Perjuangan Yahya Sinwar
Yahya Sinwar dianggap sebagai salah satu dalang serangan mematikan Hamas terhadap Israel pada Oktober 2023 lalu. Serangan ini memicu konflik berkelanjutan di Jalur Gaza. Sinwar sebelumnya menjabat sebagai pemimpin Hamas di Jalur Gaza dan dikenal dengan retorika berapi-api serta dukungannya terhadap serangan teror di Israel dan Tepi Barat.
Israel menuduhnya mengawasi perencanaan dan pelaksanaan serangan pada 7 Oktober lalu. Selama ini, Sinwar dikenal lebih misterius dibandingkan Haniyeh dan diyakini bersembunyi di jaringan terowongan bawah tanah Hamas di Gaza.

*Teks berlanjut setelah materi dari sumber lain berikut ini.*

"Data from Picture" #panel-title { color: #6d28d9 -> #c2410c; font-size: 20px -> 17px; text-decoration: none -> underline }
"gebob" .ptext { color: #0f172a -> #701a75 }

Sejak dimulainya perang tahun lalu, Sinwar beberapa kali lolos dari upaya pembunuhan oleh Israel. Militer Israel bahkan menawarkan imbalan sebesar $400 ribu (setara Rp 6,4 miliar) untuk informasi keberadaan Sinwar, yang disebarkan melalui selebaran di Gaza dan foto-foto di media sosial. Tawaran imbalan ini juga mencakup para komandan Hamas lainnya, seperti Mohammed Deif, yang juga menjadi buronan Israel.
Sinwar mengambil alih kendali atas Hamas di Gaza pada tahun 2017, setelah dibebaskan dari penjara Israel dalam pertukaran tahanan dengan tentara Israel, Gilad Shalit. Selama masa kepemimpinannya, Sinwar terus menunjukkan sikap keras dan tanpa kompromi dalam perjuangan melawan Israel, menjadikannya salah satu tokoh paling dicari oleh Tel Aviv.

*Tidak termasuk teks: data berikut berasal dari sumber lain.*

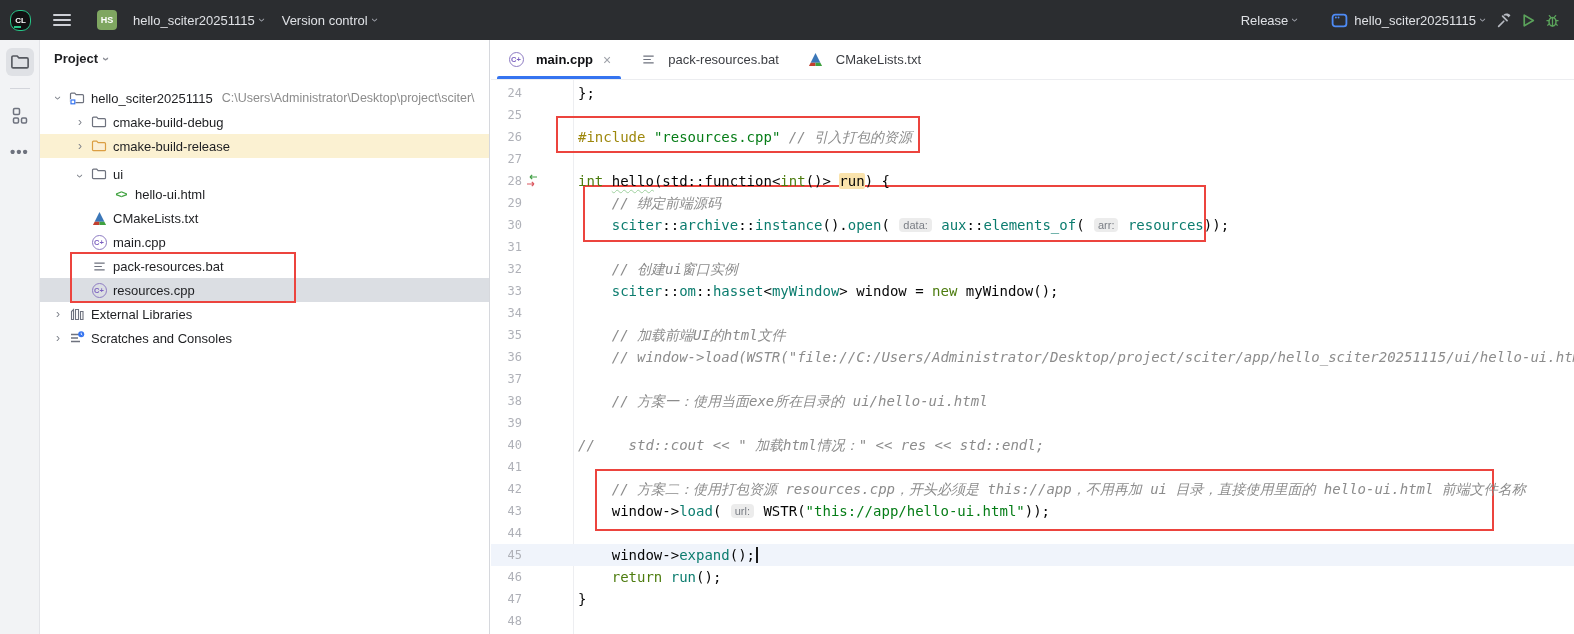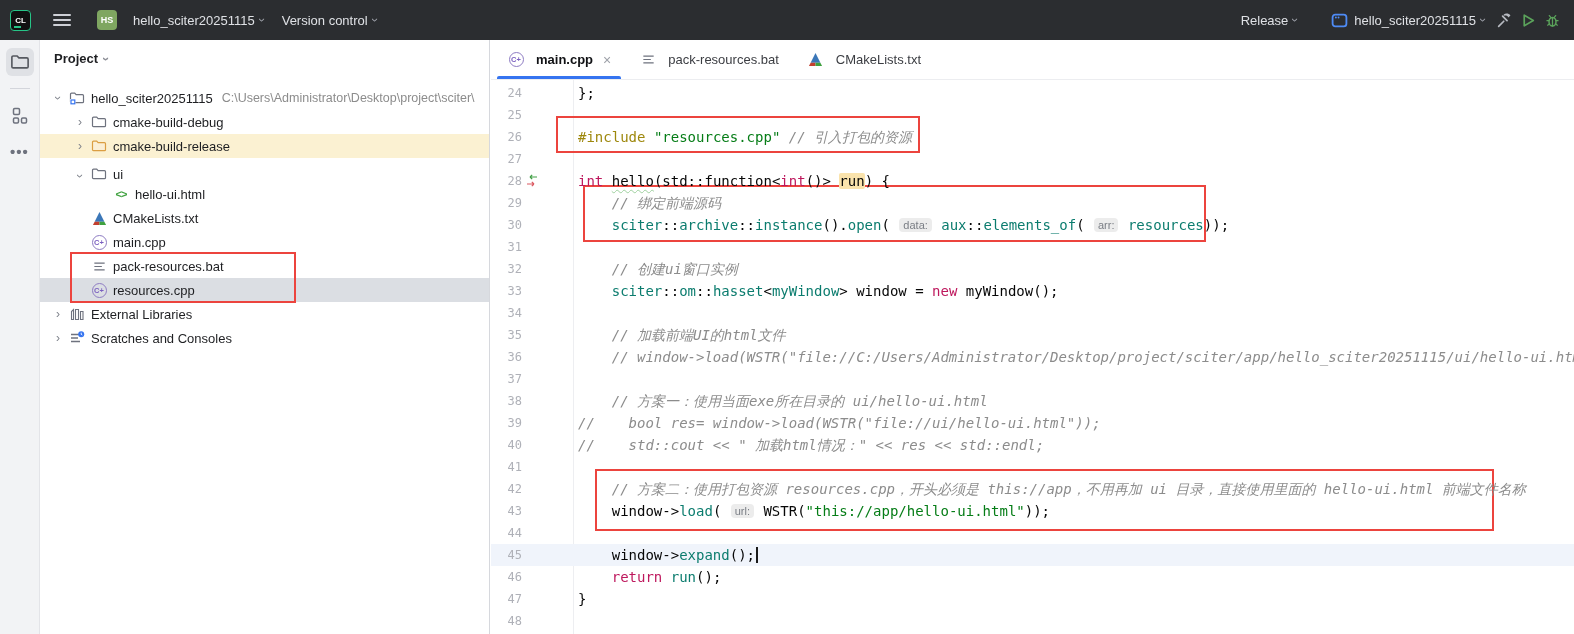"CL" .logo { border-radius: 4px -> 9px }
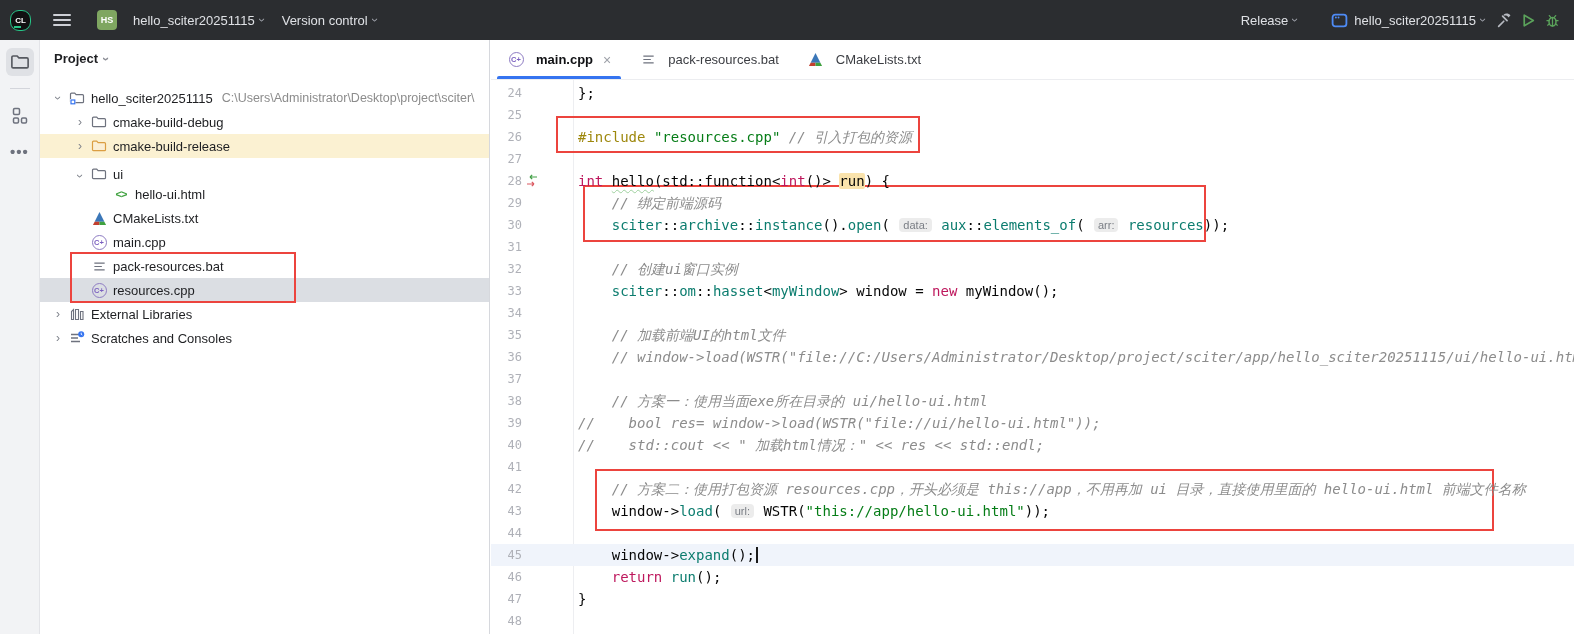"int" .t-k { color: #be185d -> #4d7c0f }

Israel terus mengejar Sinwar dan komandan Hamas lainnya, dengan menawarkan imbalan besar untuk informasi keberadaan mereka. Meski demikian, Sinwar tetap menjadi simbol perlawanan Hamas terhadap Israel dan terus memainkan peran penting dalam operasi kelompok tersebut dari lokasi persembunyiannya.